### [REQUIREMENT]
Copy out the rows again, changing each "La Habana" to "Havana" and keeping everything else the same. Leave the pictures out.

Records from a dataset:
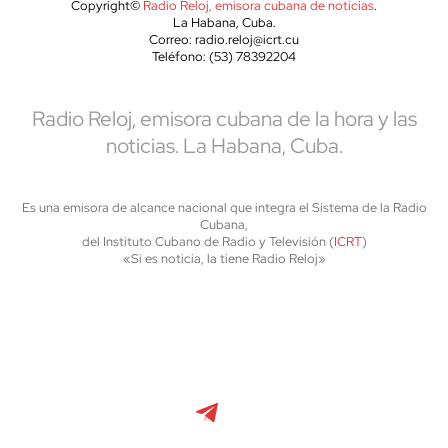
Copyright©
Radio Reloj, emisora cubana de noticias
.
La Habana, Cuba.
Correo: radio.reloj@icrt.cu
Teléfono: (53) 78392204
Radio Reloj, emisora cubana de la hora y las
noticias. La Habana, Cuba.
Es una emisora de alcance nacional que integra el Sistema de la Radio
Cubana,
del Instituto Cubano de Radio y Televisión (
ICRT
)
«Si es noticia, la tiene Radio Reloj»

### [EXERCISE RESPONSE]
Copyright©
Radio Reloj, emisora cubana de noticias
.
Havana, Cuba.
Correo: radio.reloj@icrt.cu
Teléfono: (53) 78392204
Radio Reloj, emisora cubana de la hora y las
noticias. Havana, Cuba.
Es una emisora de alcance nacional que integra el Sistema de la Radio
Cubana,
del Instituto Cubano de Radio y Televisión (
ICRT
)
«Si es noticia, la tiene Radio Reloj»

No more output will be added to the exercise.